Personal information
- Nationality: Ukrainian
- Born: 31 March 1989 (age 37)

Sport
- Sport: Swimming

Medal record
Men's para swimming
Representing Ukraine
Paralympic Games
| Gold medal – first place | 2004 Athens | 4x100 metre freestyle - 49 points |
| Gold medal – first place | 2004 Athens | 4x100 metre medley - 49 points |
| Gold medal – first place | 2016 Rio | 100 metre backstroke - S12 |
| Silver medal – second place | 2004 Athens | 100 metre backstroke - S12 |
| Silver medal – second place | 2008 Beijing | 100 metre backstroke - S12 |
| Silver medal – second place | 2008 Beijing | 100 metre freestyle - S12 |
| Silver medal – second place | 2020 Tokyo | 100 metre backstroke - S12 |
| Bronze medal – third place | 2008 Beijing | 4x60 metre relay - S12 |
| Bronze medal – third place | 2008 Beijing | 100 metre breaststroke - SB12 |
| Bronze medal – third place | 2008 Beijing | 200m individual medley - SM12 |
| Bronze medal – third place | 2008 Beijing | 400 metre freestyle - S12 |
| Bronze medal – third place | 2012 London | 400m metre freestyle - S12 |
IPC Swimming World Championships
| Gold medal – first place | 2006 Durban | 4x100 m freestyle 49 pts |
| Gold medal – first place | 2006 Durban | 4x100 m medley 49 pts |
| Silver medal – second place | 2006 Durban | 400 freestyle S12 |
| Silver medal – second place | 2006 Durban | 200 medley SM12 |
| Silver medal – second place | 2015 Glasgow | 100 m backstroke (S12) |
IPC European Championships
| Gold medal – first place | 2016 Funchal | 100 m backstroke – S12 |

= Serhiy Klippert =

Ukrainian Paralympic swimmer

Sergii Klippert (born 31 March 1989) is a Paralympic swimmer from Ukraine competing mainly in category S12 events.

==Swimming career==
Klippert has competed at three Paralympic games, in 2004, 2008 and 2012, winning a total of ten medals including two gold.
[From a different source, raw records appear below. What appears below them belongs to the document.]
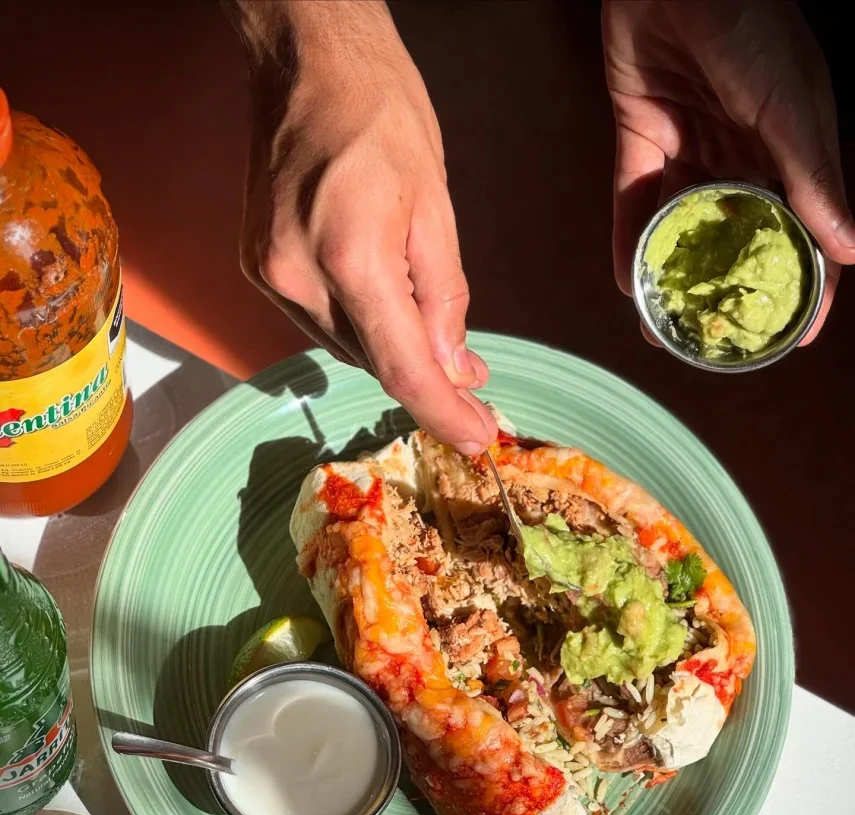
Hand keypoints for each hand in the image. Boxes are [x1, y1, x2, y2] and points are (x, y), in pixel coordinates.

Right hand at [227, 0, 495, 452]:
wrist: (305, 62)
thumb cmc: (382, 114)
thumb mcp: (437, 206)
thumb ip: (444, 299)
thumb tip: (456, 371)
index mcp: (352, 257)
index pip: (402, 368)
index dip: (442, 413)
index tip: (476, 438)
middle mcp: (299, 278)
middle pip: (372, 362)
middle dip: (425, 379)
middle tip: (472, 382)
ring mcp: (270, 276)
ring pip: (346, 347)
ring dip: (390, 349)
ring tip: (428, 326)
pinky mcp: (257, 268)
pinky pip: (319, 322)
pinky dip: (358, 324)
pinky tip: (381, 298)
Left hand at [603, 0, 854, 342]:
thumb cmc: (750, 30)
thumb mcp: (790, 109)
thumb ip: (812, 179)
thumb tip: (848, 250)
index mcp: (790, 151)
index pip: (801, 231)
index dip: (803, 284)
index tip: (794, 335)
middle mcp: (742, 156)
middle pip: (735, 237)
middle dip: (723, 289)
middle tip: (711, 339)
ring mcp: (691, 148)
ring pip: (681, 226)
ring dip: (669, 275)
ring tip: (658, 328)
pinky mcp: (642, 136)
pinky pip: (635, 200)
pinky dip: (628, 240)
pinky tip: (624, 283)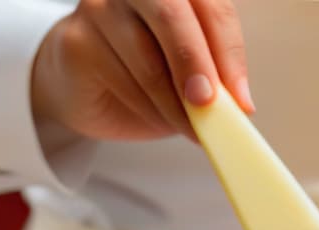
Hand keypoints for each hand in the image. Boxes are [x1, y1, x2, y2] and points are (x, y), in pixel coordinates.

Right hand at [31, 0, 253, 141]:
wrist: (89, 92)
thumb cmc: (148, 78)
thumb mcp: (191, 79)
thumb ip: (214, 81)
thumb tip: (241, 106)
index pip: (212, 8)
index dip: (230, 54)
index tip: (241, 101)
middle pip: (172, 14)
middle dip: (196, 64)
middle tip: (208, 104)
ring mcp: (101, 8)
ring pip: (147, 57)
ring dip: (174, 102)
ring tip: (191, 128)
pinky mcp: (77, 39)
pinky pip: (120, 77)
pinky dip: (147, 106)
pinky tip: (157, 117)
In the 2004 games he competed in the 100m breaststroke, 200m individual medley and 400m freestyle as well as winning silver in the 100m backstroke behind Belarusian Raman Makarau who set a new Paralympic games record he was also part of the Ukrainian teams that won the 4 × 100 m freestyle and 4 × 100 m medley gold medals, both in world record times. In Beijing in 2008 he finished fourth in the 100m butterfly as well as finishing second in the 100m freestyle behind his compatriot Maksym Veraksa who won in a new world record time. He also finished second in the 100m backstroke behind world record breaker Alexander Nevolin-Svetov of Russia, he then finished behind both Maksym and Alexander in the 50m freestyle and 200m medley and picked up further bronzes in the 400m freestyle and 100m breaststroke.